いい考え方

平和は愛から(ヘレンケラーと永井隆とマザー・テレサ)

平和を祈り愛に生きた医師永井隆とマザー・テレサは、平和について同じような考えをもっていました。

平和は愛から生まれ愛に基づくものであるということです。

関連して、奇跡の人、ヘレン・ケラーが長崎まで病床の永井隆をお見舞いに訪れたことがありますので、その場面をご紹介します。

ヘレン・ケラーと永井隆

昭和二十三年十月、秋の日がもう西にかたむいたころ、その人は現れました。

その人とは、三重苦を克服した偉人として世界的に有名になっていたヘレン・ケラーさんでした。

三重苦とは、目が見えず、耳が聞こえず、口で話すこともできない障害のことです。

ヘレン・ケラーさんは、とても努力して、障害を克服し、自分のように障害をかかえている人々を励ますために、世界中を訪問していたのです。

ヘレンさんは、家の前のほそい石だたみの道を、隆のまつ如己堂まで歩いてきました。

とちゅう、コスモスのまえで立ちどまると、ピンク色のコスモスを一輪手おって、それをもって如己堂のガラス戸の前に立ちました。

ヘレンさんはこのとき六十九歳、青い目をした、温かな笑みをうかべる婦人でした。
 
隆は低いベッドからすべり落ちて横になったまま、たたみ一枚をへだてて、ヘレンさんに手を差し伸べました。
 
ヘレンさんも手を伸ばして隆の手をさがすのですが、互いに体が不自由なもの同士、二つの手は宙に泳いでいました。

ふたりの手がふれあったとき、温かい愛情のようなものが一瞬、体へ流れこんだように隆は感じました。

ヘレンさんはほほえみながら言いました。

「わたしの心はすべて、今あなたの上に注がれています。」

この一言に隆はヘレンさんの深くあたたかな愛情を感じました。

自ら苦しみ、泣いたものでなければ、他人を心からいたわり、なぐさめ、元気づけることはできません。

ヘレンさんは隆にちょくせつ語りかけるために、不自由な体にもかかわらず、地球の向こう側のアメリカから、長崎のこの如己堂までやってきたのです。

隆は、ヘレンさんに真実の愛情を感じました。
 
隆が家族を紹介すると、ヘレンさんはにっこりとしながら、そばにいた茅乃のセーターにコスモスをさしました。
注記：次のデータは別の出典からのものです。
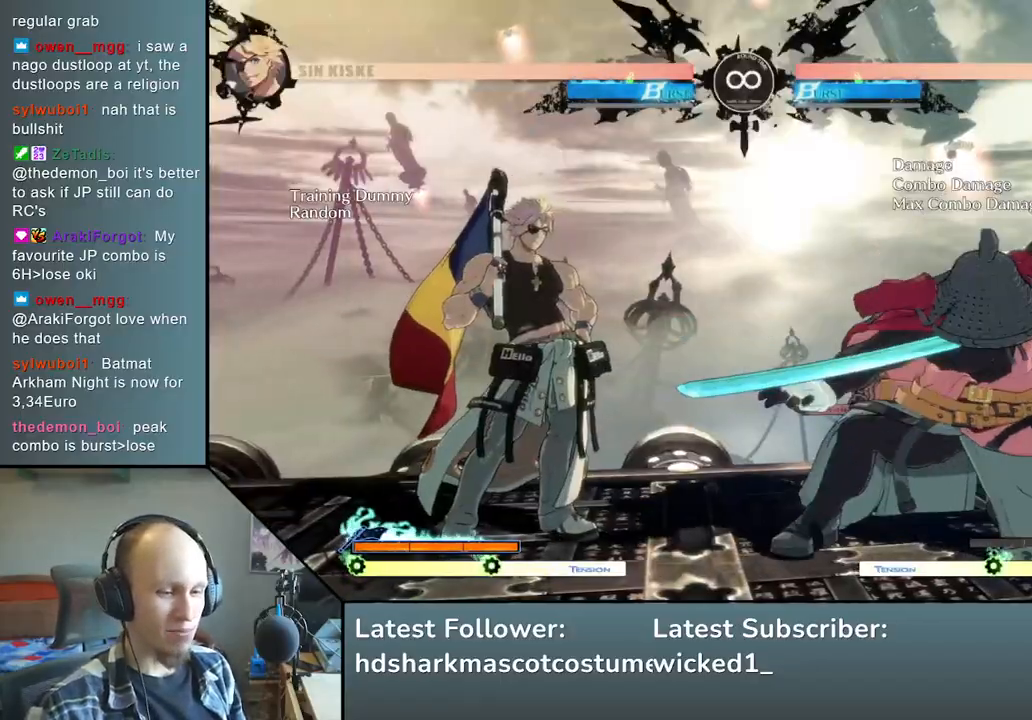
{"dt_ms": 500, "buttons": ["L2"], "left_stick": "down", "events": [[83, "left_stick", "left"], [117, "L2", "down"], [200, "L2", "up"], [200, "left_stick", "center"], [367, "left_stick", "down"], [483, "L2", "down"]]}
ヘレン・ケラーのさんの訪問は、隆たちを感動させ勇気づけました。

そして、心あたたまる平安のひとときと忘れられない思い出を残しました。

「本当の平和をもたらすのは、ややこしい会議や思想ではなく、ごく単純な愛の力による」(永井隆著『いとし子よ』)

ヘレン・ケラーさんのように、「互いに愛し合う」という行ないが人々の心をひとつにし、平和をつくっていくのだと隆は強く感じたのでした。

拙著『永井隆 平和を祈り 愛に生きた医師』(童心社)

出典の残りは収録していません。